設計を手がけたコ・ワーキングスペースのイベントで講師を務めることも(写真提供:FabCafe Tokyo)

猪熊 今まで働くという行為と、それ以外の私生活の部分ははっきり別れていたと思うんですが、最近は仕事とそれ以外が融合し始めている。例えば、朝出社前や土日に、いろいろな勉強会に参加する人が最近増えていますが、これは、仕事のためか自分個人のためかを分けようとしてもなかなか難しい。我々の仕事もそういう働き方が性に合うのは確かで、土日に友達が設計を手がけた建物のオープンハウスなどに行くと、そこでなんやかんやと勝手に批評する。それは仕事なのか趣味なのかよくわからない(笑)。

成瀬 そうだね(笑)。

猪熊 大学の製図室も、まさに仕事とプライベートが融合している場。図面を書いて、議論して、講評会もする他、人によっては食べたり寝たりもその部屋で行う。教員としては悩ましいですが。そうなると製図室はもうスーパーマルチスペースなんですよ。それがもう少しきれいになれば、どこよりも進んだワークプレイスになる。

猪熊純(いのくま じゅん)
1977年神奈川県生まれ。一級建築士/成瀬・猪熊建築設計事務所共同代表/首都大学東京助教。
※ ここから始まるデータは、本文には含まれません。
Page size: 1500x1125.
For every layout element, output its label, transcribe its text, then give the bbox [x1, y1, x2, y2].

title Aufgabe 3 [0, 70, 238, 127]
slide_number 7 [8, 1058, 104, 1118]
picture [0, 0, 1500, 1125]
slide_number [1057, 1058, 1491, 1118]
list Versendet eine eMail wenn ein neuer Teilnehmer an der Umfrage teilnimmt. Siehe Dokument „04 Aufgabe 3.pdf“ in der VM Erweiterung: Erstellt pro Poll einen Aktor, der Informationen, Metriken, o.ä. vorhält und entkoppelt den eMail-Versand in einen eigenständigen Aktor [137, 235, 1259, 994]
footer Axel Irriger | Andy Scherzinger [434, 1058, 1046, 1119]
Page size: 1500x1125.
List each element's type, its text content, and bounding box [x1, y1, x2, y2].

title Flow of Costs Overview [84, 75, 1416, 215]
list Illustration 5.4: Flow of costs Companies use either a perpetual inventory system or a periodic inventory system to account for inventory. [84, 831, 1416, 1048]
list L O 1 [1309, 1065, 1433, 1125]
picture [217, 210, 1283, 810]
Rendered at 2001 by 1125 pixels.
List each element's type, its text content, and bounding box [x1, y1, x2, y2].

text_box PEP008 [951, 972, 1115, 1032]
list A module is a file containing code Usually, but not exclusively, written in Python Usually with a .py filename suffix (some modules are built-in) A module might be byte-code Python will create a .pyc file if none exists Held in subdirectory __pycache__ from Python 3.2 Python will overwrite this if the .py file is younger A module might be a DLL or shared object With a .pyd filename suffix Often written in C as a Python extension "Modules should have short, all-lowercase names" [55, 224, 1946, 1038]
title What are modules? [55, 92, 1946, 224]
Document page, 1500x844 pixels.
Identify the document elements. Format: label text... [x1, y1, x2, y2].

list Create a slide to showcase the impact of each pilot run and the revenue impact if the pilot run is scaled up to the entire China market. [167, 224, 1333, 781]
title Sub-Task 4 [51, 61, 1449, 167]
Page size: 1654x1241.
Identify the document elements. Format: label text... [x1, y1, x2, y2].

東京大学工学部建築学科、東京大学大学院工学系研究科建築学修士修了後、千葉学建築計画事務所へ入社。2年間勤務後、07年成瀬友梨と成瀬・猪熊建築設計事務所を設立。成瀬とともに、主にシェアハウス、シェアオフィス、コ・ワーキングスペースなどを手掛ける。08年から首都大学東京助教。1児の父。

成瀬友梨(なるせ ゆり)
1979年愛知県生まれ。一級建築士/成瀬・猪熊建築設計事務所共同代表/東京大学助教。

東京大学大学院博士課程単位取得退学後、05年成瀬友梨建築設計事務所を設立。07年猪熊純と成瀬・猪熊建築設計事務所を設立。10年から東京大学助教。

受賞歴:JIA東海住宅建築賞 優秀賞(2014年)、 グッドデザイン賞(2012、2007年)ほか多数。 メディア掲載、講演、シンポジウム出演、審査員経験多数。共著に『シェアをデザインする:変わるコミュニティ、ビジネス、クリエイションの現場』(学芸出版社)、『やわらかい建築の発想‐未来の建築家になるための39の答え』(フィルムアート社)などがある。 東日本大震災で被災した陸前高田では、支援でコミュニティカフェ「りくカフェ」の設計、運営を担当。現在本設のカフェとして建て替え中だが、工事費の高騰で費用が足りず、備品費を集めるためにクラウドファンディングを行っている。2014年10月5日にオープン予定。